• Pound calls for tough stance on Russian doping

      December 02, 2016
      Print : Sports

      LOS ANGELES, California: Former World Anti-Doping Agency (WADA) chief Dick Pound has called for a tough stance on Russia’s doping violations as the sports world braces for the release of a new investigation into accusations of state-run cheating.

      Pound, the International Olympic Committee’s representative on the WADA Foundation Board, said firm action against Russia was necessary to deter other nations from widespread doping.

      “I think if we are sufficiently firm with Russia, there will be an enormous deterrent effect,” Pound told AFP in a wide-ranging interview ahead of the December 9 release of a report by Canadian law professor Richard McLaren expected to shine more light on doping in Russia.

      The first part of the McLaren report, commissioned by WADA after revelations by the former head of the Moscow anti-doping laboratory, was published in July and detailed an elaborate state-sponsored scheme in Russia to manipulate drug tests at the 2014 Sochi Winter Olympics and Paralympics.

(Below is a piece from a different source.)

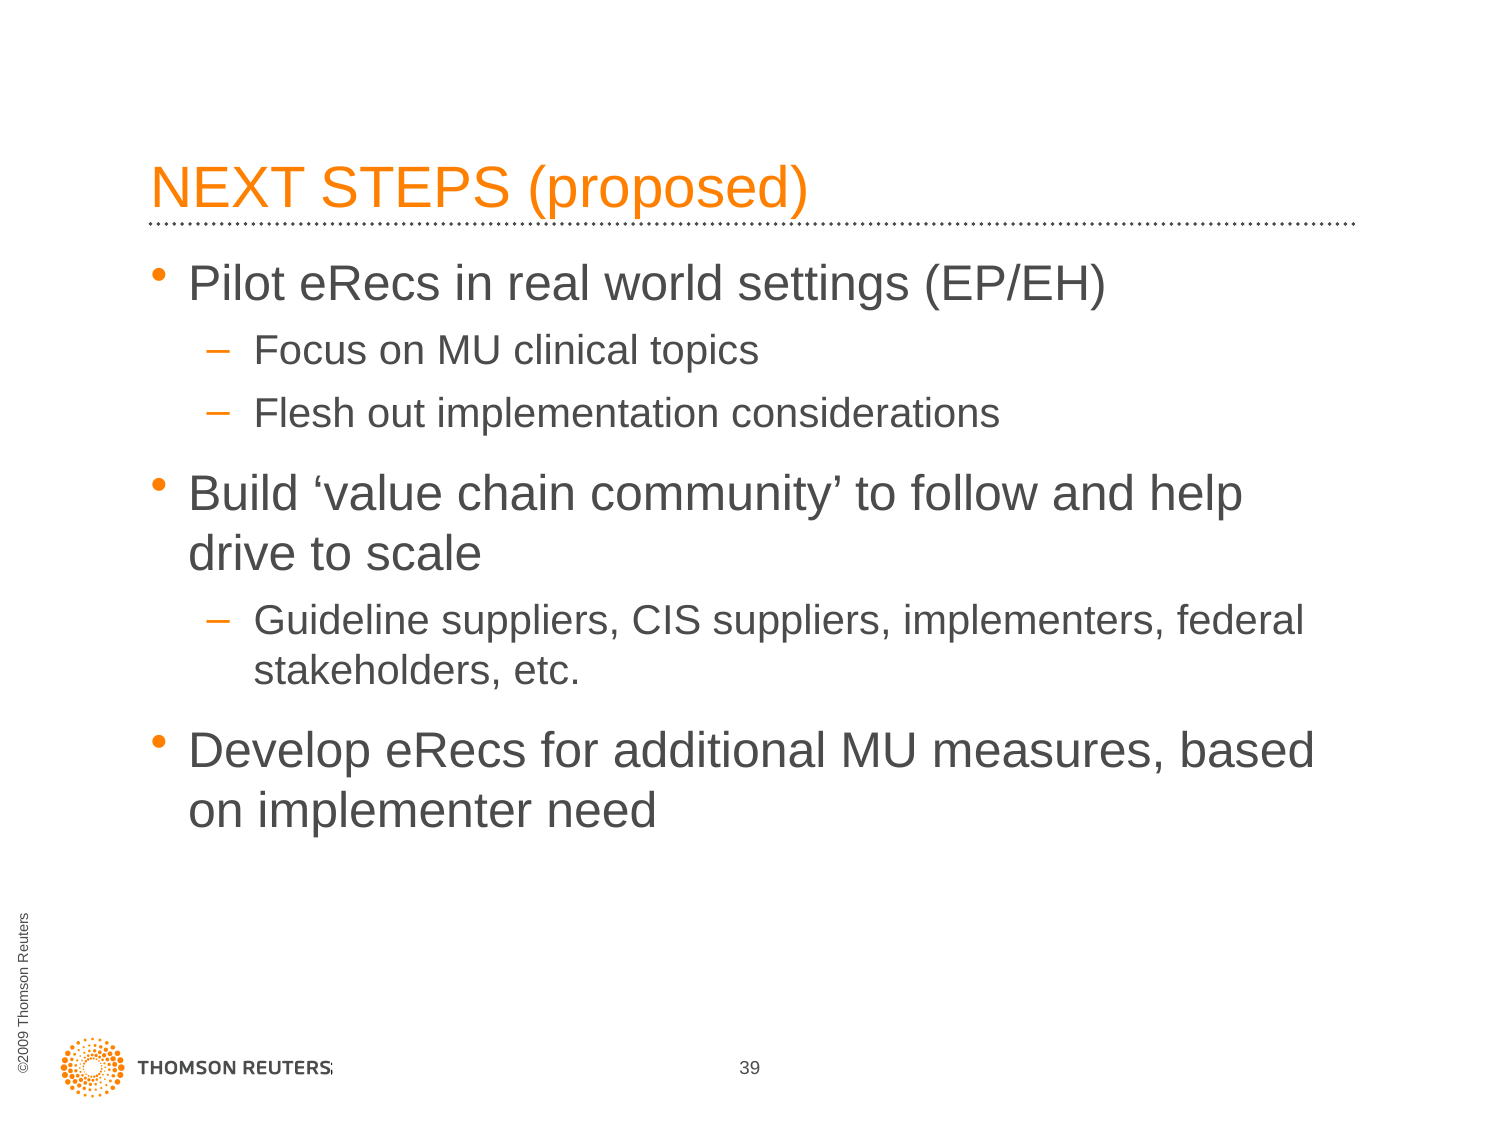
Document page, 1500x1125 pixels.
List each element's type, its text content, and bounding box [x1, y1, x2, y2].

      Publication of the report plunged the Olympic movement into chaos on the eve of the Rio de Janeiro Games, with the IOC and WADA at loggerheads over how best to sanction the Russian Olympic Committee.

      Pound believes the IOC’s failure to impose a blanket ban on Russia from Rio represented a missed opportunity, and undermined the organization’s repeated pledges of a “zero tolerance” policy on doping.

      “You can’t have a mantra like the IOC does of ‘zero tolerance for doping’ which means ‘zero tolerance for doping - unless it’s Russia, because Russia is a big and important country,’” Pound told AFP.

      “There was an opportunity to send the message by saying ‘no matter who you are, how important is your country, if you cheat, there will be consequences’.

      “The IOC is nothing if it has no ethical principles, it is always hoped to be the ethical leader of sport, here was a chance to demonstrate that.”

      The IOC ultimately left it up to international sports federations to determine whether or not they would allow Russian athletes to take part in Rio, a decision which drew stinging criticism from anti-doping officials.

      Pound said the IOC’s response to the McLaren report had been influenced by Russia’s status as a sporting superpower.

      “You and I both know that if the country involved had been Guatemala, the answer would have been quite different,” he said. “It’s the fact this is Russia that seems to create a problem for the IOC.”

      Pound said he had not seen the contents of the second McLaren report but expected it would paint a “very, very damaging” picture of Russian sport that would require a severe response from the IOC.